I’ve read everything from Pasek’s site, have copies of it saved for reference, and i use it extensively. I don’t think any of the big essays are bad advice, (barring the one about suicide) and like, the thing about noticing deltas for example, was extremely helpful to me. I also read through her big notes glossary document in chronological order (so bottom to top) to get a general feel for the order she took in the LW diaspora corpus. My general view though is that while all the techniques listed are good that doesn’t stop you from using them to repress the fact that you’re constantly beating down your emotions, and getting extremely good at doing that by using advanced mental hacking techniques just made the problem that much worse. Interestingly, early Ziz warns about this exact thing. bewelltuned in particular, while being decent content in the abstract, does seem particularly suited to being used to adversarially bully your inner child.
That website says:
Are we to understand from this that the author of this document learned the skills, was consequently certain that the skills worked and improved their life, and then… committed suicide?
It seems clear that an epistemic error was made somewhere in that progression.
Sure, but, like, people can discover things like “exercise is good for you” or “eating healthy is good for you”, and nonetheless have unrelated problems that cause them to commit suicide (they can even end up committing suicide due eating-disorder-related reasons), so, sure an error happened somewhere, but that’s not very strong evidence that the error is related to having discovered and got excited about exercise being good for you and eating healthy being good for you.
(Tuning your cognitive strategies paid off for me immediately, in a straightforward way that made sense)
I think there’s a thing where people with a lot of mental problems tend to get very enthusiastic about various therapy-type techniques and genuinely get a lot of benefit out of them.

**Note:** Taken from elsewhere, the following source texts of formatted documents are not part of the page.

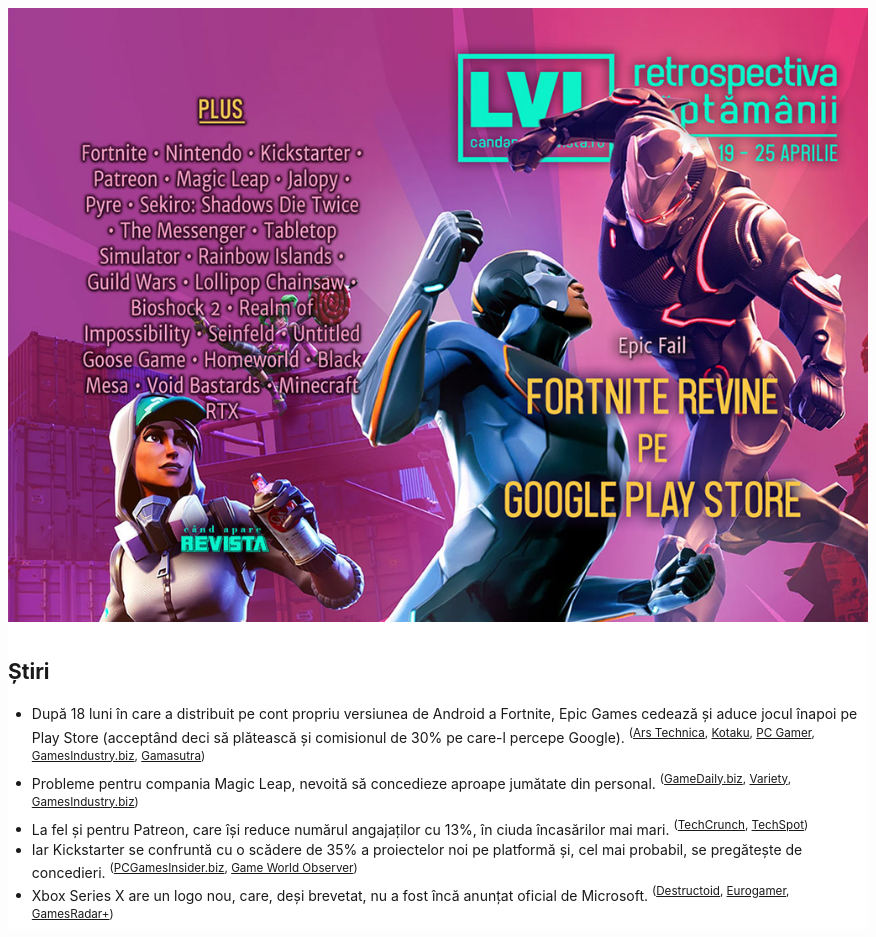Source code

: ![](images/coperta-retrospectiva-2020-04-26.jpg)

## Știri

* După 18 luni în care a distribuit pe cont propriu versiunea de Android a Fortnite, Epic Games cedează și aduce jocul înapoi pe Play Store (acceptând deci să plătească și comisionul de 30% pe care-l percepe Google). <sup>([Ars Technica](https://arstechnica.com/gaming/2020/04/google-wins-victory-royale-over-epic-games-snags-fortnite-for-google-play/), [Kotaku](https://kotaku.com/epic-caves-and-releases-fortnite-on-googles-store-has-1842990015), [PC Gamer](https://www.pcgamer.com/epic-has-also-been-fighting-with-google-over-a-30-percent-revenue-take/), [GamesIndustry.biz](https://www.gamesindustry.biz/articles/2020-04-21-epic-relents-puts-fortnite-on-google-play), [Gamasutra](https://www.gamasutra.com/view/news/361541/Fortnite_finally_hits_Google_Play_but_Epic_still_isnt_a_fan_of_Googles_mobile_tactics.php))</sup>
* Probleme pentru compania Magic Leap, nevoită să concedieze aproape jumătate din personal. <sup>([GameDaily.biz](https://gamedaily.biz/article/1713/magic-leap-lays-off-nearly-half-the-company-blames-coronavirus), [Variety](https://variety.com/2020/digital/news/magic-leap-layoffs-1000-cuts-consumer-product-plans-1234587583/), [GamesIndustry.biz](https://www.gamesindustry.biz/articles/2020-04-22-magic-leap-lays-off-people-at-every-level))</sup>
* La fel și pentru Patreon, care își reduce numărul angajaților cu 13%, în ciuda încasărilor mai mari. <sup>([TechCrunch](https://techcrunch.com/2020/04/21/patreon-lays-off-13-of-workforce/), [TechSpot](https://www.techspot.com/news/84940-patreon-lays-off-13-percent-staff-despite-pandemic.html))</sup>
* Iar Kickstarter se confruntă cu o scădere de 35% a proiectelor noi pe platformă și, cel mai probabil, se pregătește de concedieri. <sup>([PCGamesInsider.biz](https://www.pcgamesinsider.biz/news/70954/kickstarter-sees-a-35-drop-in-live-projects/), [Game World Observer](https://gameworldobserver.com/2020/04/21/layoffs-imminent-kickstarter-projects-drop-35-percen/))</sup>
* Xbox Series X are un logo nou, care, deși brevetat, nu a fost încă anunțat oficial de Microsoft. <sup>([Destructoid](https://www.destructoid.com/xbox-series-x-logo-trademarked-by-microsoft-587777.phtml), [Eurogamer](https://www.eurogamer.net/articles/2020-04-22-heres-the-xbox-series-x-logo), [GamesRadar+](https://www.gamesradar.com/new-xbox-series-x-logo-could-be-the-one-well-see-on-next-gen-game-boxes-later-this-year/))</sup>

But then they still have massive problems because their original problems were so humongous to begin with, even if they improve a lot they’re still worse on mental health than the median person. (This has historically also described me, even though I have also been getting better over the long term.)
Even if they are genuinely making steady progress, that progress might not be fast enough to ensure that an unexpected shock or a set of adverse consequences won’t bring them down.
Local Validity as a Key to Sanity and Civilization is related.